Noah: Awah ist ihr Name, Calans
Opfer ist sie, dargebracht für göttlichen Beistand.
Ahire: Mir? Als Magd, als Kind
– als Kind Noah? (umfaßt
Awah.)
Noah: Nein – mir, Ahire, mir
geschenkt und zum Eigentum gegeben.
Ahire: Dir – nicht mir?
(sieht zwischen ihnen hin und her.) Gib
sie mir, Noah; sieh, das Weinen, das Lustweinen, ist mir vergangen
vor Erwartung. Doch, Noah, mir schenkst du sie als mein eigen!
(sie hat sie losgelassen, steht wenig entfernt
und betrachtet sie. Awah erschrickt, stürzt zu Noah und
umfaßt seine Knie.)
Noah: Ich weiß, Ahire, du
magst sie mir nicht gönnen.

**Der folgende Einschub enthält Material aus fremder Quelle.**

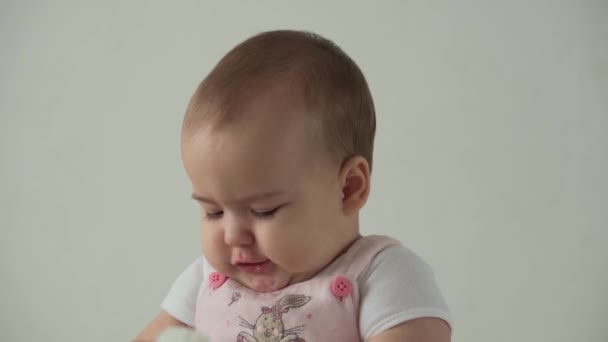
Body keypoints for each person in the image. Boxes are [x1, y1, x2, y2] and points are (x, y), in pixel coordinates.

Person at [135, 30, 452, 342]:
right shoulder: (204, 281)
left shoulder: (384, 275)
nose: (232, 235)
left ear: (349, 188)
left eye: (263, 210)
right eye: (213, 212)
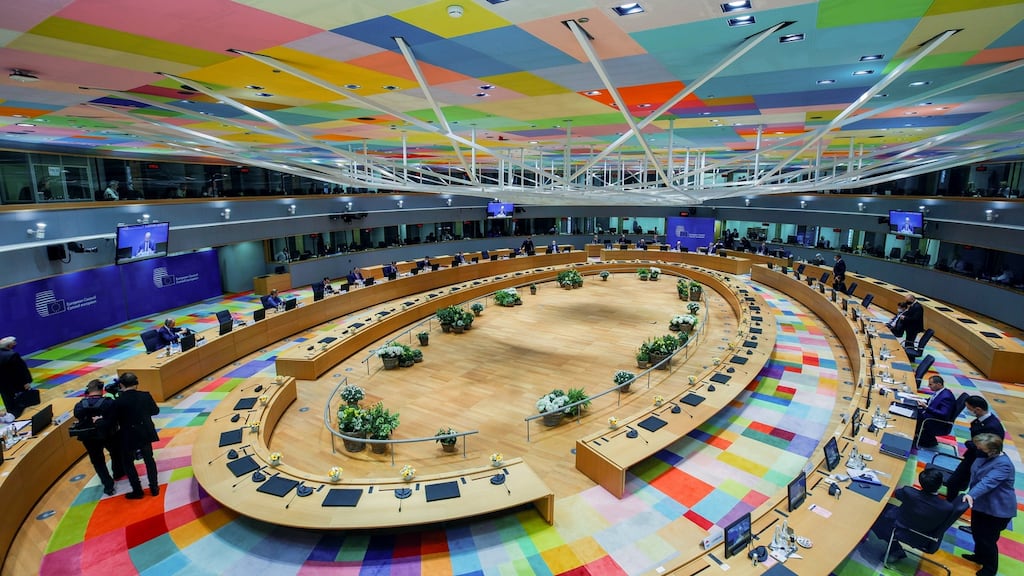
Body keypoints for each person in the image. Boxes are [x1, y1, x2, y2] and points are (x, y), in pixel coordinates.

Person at [961, 433, 1015, 576]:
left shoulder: (1004, 465)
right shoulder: (984, 456)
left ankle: (990, 569)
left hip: (997, 510)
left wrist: (971, 494)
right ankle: (979, 556)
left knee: (987, 539)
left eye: (980, 448)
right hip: (981, 504)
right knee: (977, 532)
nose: (977, 449)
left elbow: (987, 482)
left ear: (992, 450)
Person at [869, 468, 952, 561]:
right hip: (926, 536)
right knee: (887, 508)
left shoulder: (909, 492)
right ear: (941, 485)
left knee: (873, 516)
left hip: (904, 530)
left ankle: (895, 549)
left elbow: (896, 493)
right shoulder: (947, 507)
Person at [945, 397, 1004, 500]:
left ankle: (950, 504)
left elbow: (988, 449)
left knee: (954, 482)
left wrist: (969, 443)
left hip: (979, 459)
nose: (967, 411)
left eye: (969, 408)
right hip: (972, 456)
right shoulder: (982, 420)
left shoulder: (992, 427)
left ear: (978, 409)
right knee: (957, 481)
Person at [73, 379, 124, 496]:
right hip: (109, 434)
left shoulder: (80, 405)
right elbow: (115, 417)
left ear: (88, 391)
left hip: (89, 437)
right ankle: (118, 472)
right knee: (115, 453)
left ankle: (108, 485)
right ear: (102, 390)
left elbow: (77, 416)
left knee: (97, 461)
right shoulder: (109, 403)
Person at [113, 372, 160, 499]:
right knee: (149, 460)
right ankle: (154, 487)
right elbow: (155, 411)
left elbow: (114, 420)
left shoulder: (118, 401)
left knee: (128, 463)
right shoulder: (145, 396)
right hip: (145, 432)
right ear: (136, 383)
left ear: (121, 384)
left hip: (128, 435)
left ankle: (137, 490)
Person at [915, 375, 956, 448]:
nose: (928, 386)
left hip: (935, 422)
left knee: (913, 415)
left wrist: (926, 407)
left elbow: (944, 414)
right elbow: (932, 401)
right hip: (929, 415)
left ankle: (915, 437)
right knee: (913, 409)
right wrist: (921, 400)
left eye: (930, 384)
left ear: (939, 384)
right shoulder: (940, 392)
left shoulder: (946, 397)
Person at [0, 336, 33, 418]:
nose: (15, 344)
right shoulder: (13, 355)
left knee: (9, 404)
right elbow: (21, 370)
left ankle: (11, 417)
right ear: (9, 345)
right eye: (13, 343)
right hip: (16, 385)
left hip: (3, 386)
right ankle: (13, 417)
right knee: (21, 403)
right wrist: (26, 382)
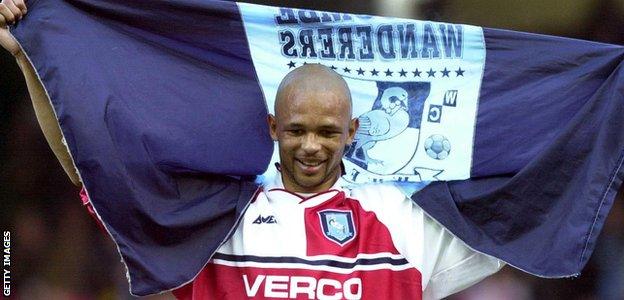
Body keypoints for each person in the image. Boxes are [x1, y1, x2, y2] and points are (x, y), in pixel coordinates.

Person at [1, 2, 504, 299]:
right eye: (296, 130)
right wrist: (30, 56)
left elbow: (524, 213)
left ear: (352, 132)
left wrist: (582, 101)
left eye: (327, 133)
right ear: (272, 127)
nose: (310, 147)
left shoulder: (403, 217)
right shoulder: (219, 216)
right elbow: (86, 170)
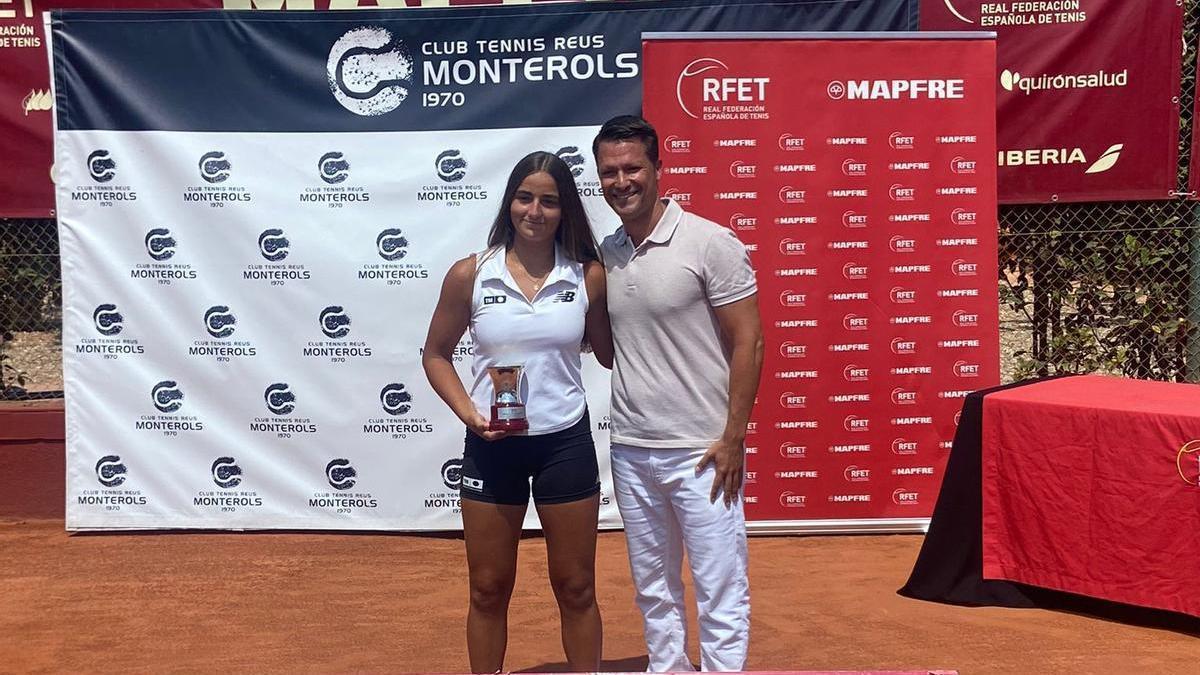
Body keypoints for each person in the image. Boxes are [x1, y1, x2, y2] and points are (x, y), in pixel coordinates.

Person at [422, 151, 613, 673]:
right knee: (487, 588)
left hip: (564, 445)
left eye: (549, 201)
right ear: (509, 203)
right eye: (525, 197)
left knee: (576, 588)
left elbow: (613, 351)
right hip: (491, 446)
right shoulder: (470, 274)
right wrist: (469, 414)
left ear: (565, 209)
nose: (535, 210)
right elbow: (435, 354)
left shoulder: (588, 275)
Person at [592, 115, 764, 672]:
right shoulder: (607, 253)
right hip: (632, 449)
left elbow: (749, 341)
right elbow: (611, 348)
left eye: (632, 168)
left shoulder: (710, 242)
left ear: (658, 170)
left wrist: (733, 436)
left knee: (719, 586)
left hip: (703, 451)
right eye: (609, 172)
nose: (622, 181)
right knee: (653, 587)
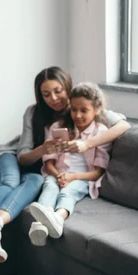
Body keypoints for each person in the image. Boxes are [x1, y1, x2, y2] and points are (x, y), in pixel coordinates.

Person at [0, 67, 130, 263]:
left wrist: (87, 144)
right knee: (10, 183)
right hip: (12, 156)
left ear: (68, 88)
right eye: (46, 94)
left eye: (58, 91)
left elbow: (123, 124)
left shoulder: (81, 107)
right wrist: (43, 149)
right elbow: (23, 157)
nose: (53, 98)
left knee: (38, 182)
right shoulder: (34, 112)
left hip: (39, 171)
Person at [27, 83, 111, 246]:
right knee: (50, 187)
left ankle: (57, 219)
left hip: (83, 178)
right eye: (74, 109)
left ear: (97, 109)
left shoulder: (100, 133)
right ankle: (40, 224)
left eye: (84, 111)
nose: (77, 115)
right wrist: (58, 175)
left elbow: (98, 172)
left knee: (68, 192)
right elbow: (49, 162)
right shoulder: (58, 127)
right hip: (56, 174)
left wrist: (72, 177)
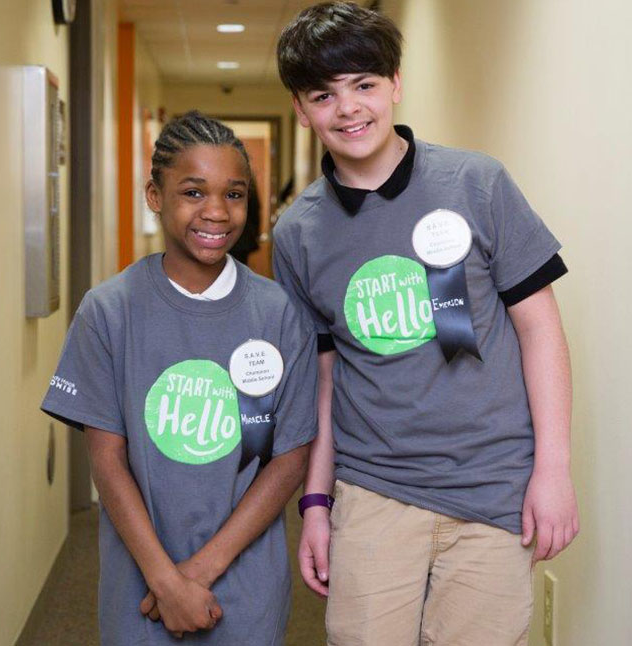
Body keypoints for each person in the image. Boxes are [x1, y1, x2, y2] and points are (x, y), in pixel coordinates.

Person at [273, 3, 579, 645]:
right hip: (372, 492)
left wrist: (553, 472)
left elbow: (540, 329)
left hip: (493, 488)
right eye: (324, 95)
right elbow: (323, 383)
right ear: (301, 110)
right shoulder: (298, 233)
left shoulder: (477, 183)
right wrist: (317, 504)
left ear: (395, 86)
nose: (349, 109)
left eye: (365, 84)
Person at [41, 112, 317, 646]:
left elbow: (290, 458)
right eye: (193, 191)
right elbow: (106, 459)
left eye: (234, 194)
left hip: (244, 582)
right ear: (155, 196)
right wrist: (164, 579)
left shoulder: (277, 312)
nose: (216, 211)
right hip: (140, 583)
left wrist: (195, 575)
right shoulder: (109, 311)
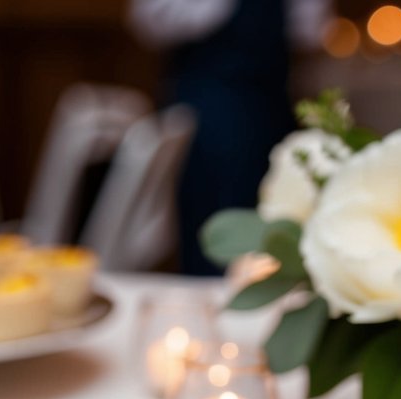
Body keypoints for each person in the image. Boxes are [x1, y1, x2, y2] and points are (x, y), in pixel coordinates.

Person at [129, 0, 305, 276]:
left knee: (273, 219)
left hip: (273, 101)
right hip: (211, 100)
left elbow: (309, 29)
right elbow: (150, 21)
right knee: (211, 226)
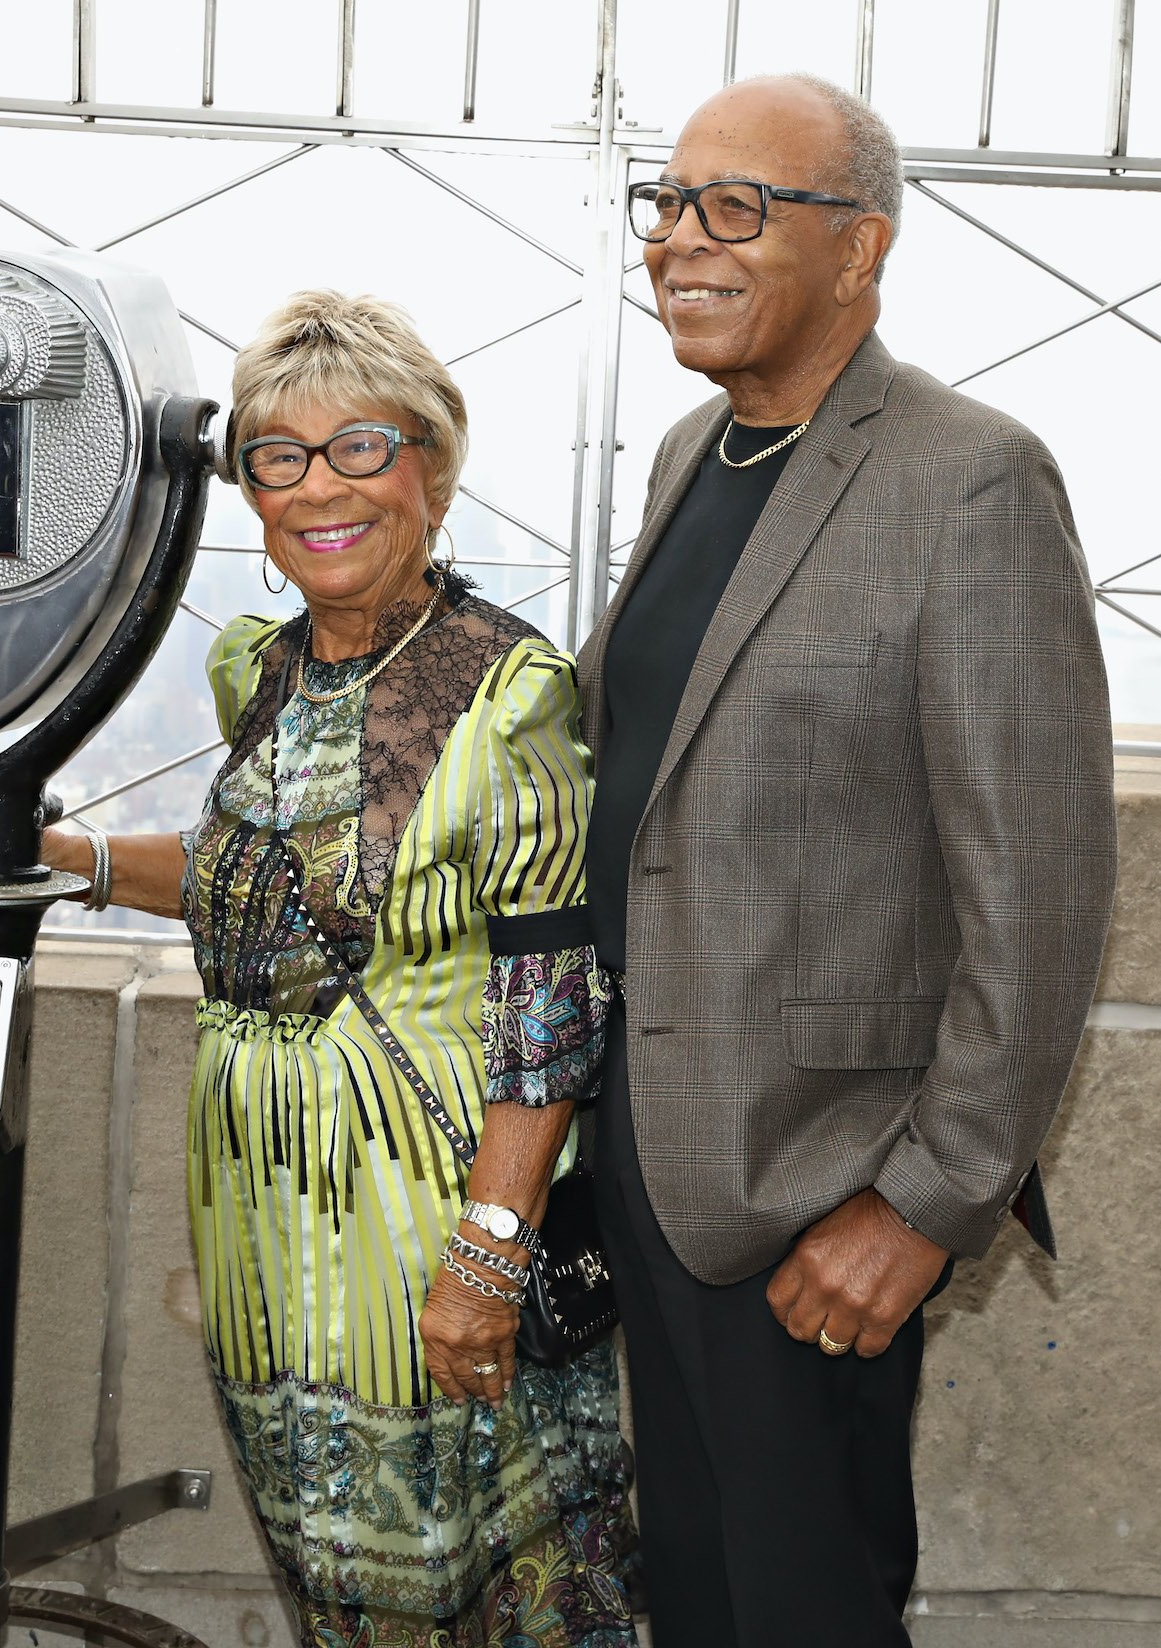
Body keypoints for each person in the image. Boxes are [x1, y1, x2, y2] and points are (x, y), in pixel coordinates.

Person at [579, 73, 1117, 1647]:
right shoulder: (694, 449)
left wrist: (924, 1204)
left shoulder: (968, 481)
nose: (682, 240)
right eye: (668, 205)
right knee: (694, 1593)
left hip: (814, 1198)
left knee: (797, 1609)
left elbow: (1039, 892)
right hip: (650, 1164)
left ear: (859, 249)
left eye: (734, 207)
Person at [45, 291, 638, 1648]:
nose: (319, 487)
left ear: (432, 465)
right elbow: (257, 890)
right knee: (325, 1553)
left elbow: (550, 1005)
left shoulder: (510, 693)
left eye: (360, 446)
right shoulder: (254, 664)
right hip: (256, 1190)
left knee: (463, 1562)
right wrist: (64, 853)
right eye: (278, 454)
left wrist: (487, 1256)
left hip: (420, 1194)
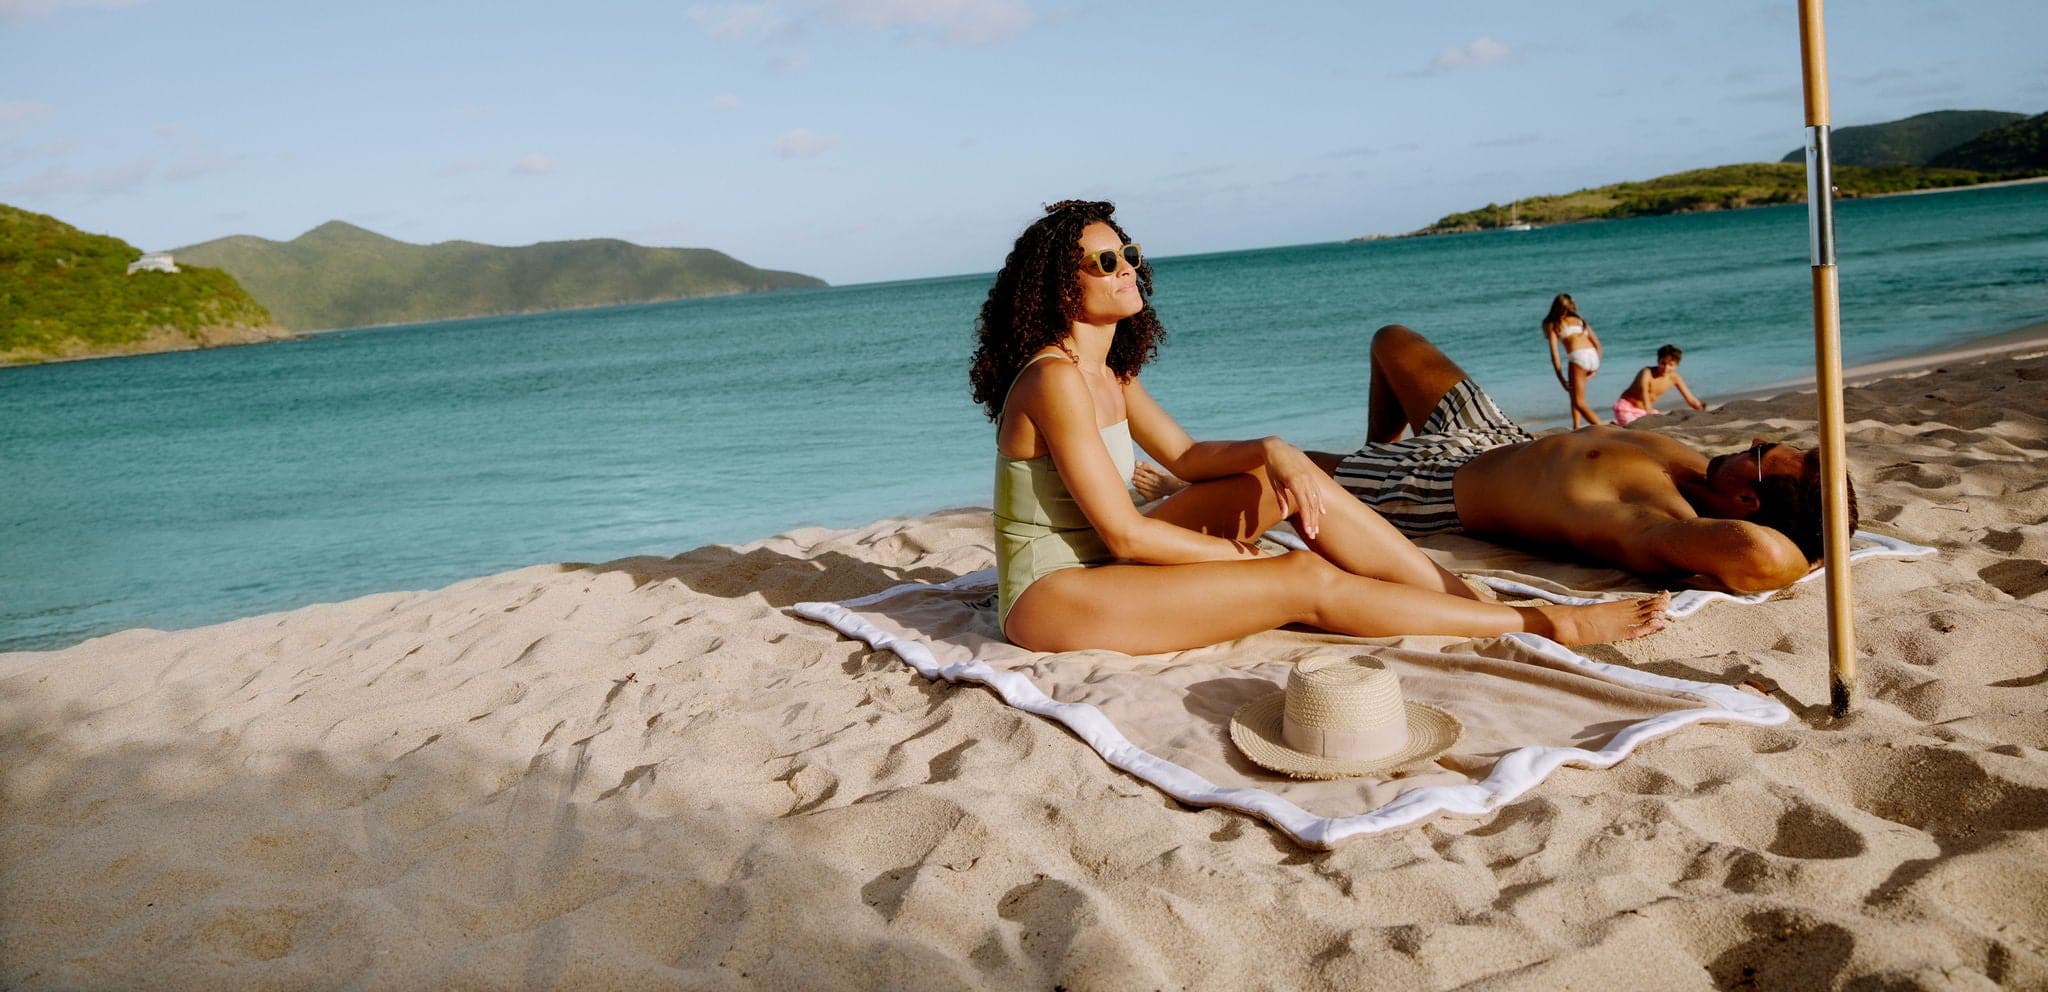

Warum begehrst du sie? 29
Ahire: Japhet soll sie haben,
Japhet hält fest, was er hat, sie ist die rechte für
Japhet.
Noah: Japhet? Japhet? Armes
Kind!
Ahire: Da laufen Buben umher in der
Nachbarschaft, Töchterkinder und Mägdebälge –
Japhets Buben, damit du es auch weißt, eine böse Zucht
ist im Gange, je weniger man davon wissen will, um so wütender
ist der Verdruß. Es muß damit ein Ende haben, Noah. Und
wenn hier nun Kinder von dir und ihr herumbalgen sollen –
wenn Gott es zulassen will, ich lasse es nicht zu. Sie wird Japhets
Frau und Japhet weiß seine Habe zu mehren, Noah, besser als
du, (schüttelt sich) die Lust zu
weinen ist mir ganz vergangen.
Noah: Armes Kind!
Ahire: Als dir Herden und Knechte
geraubt waren, sagtest du: Gott hat es gewollt.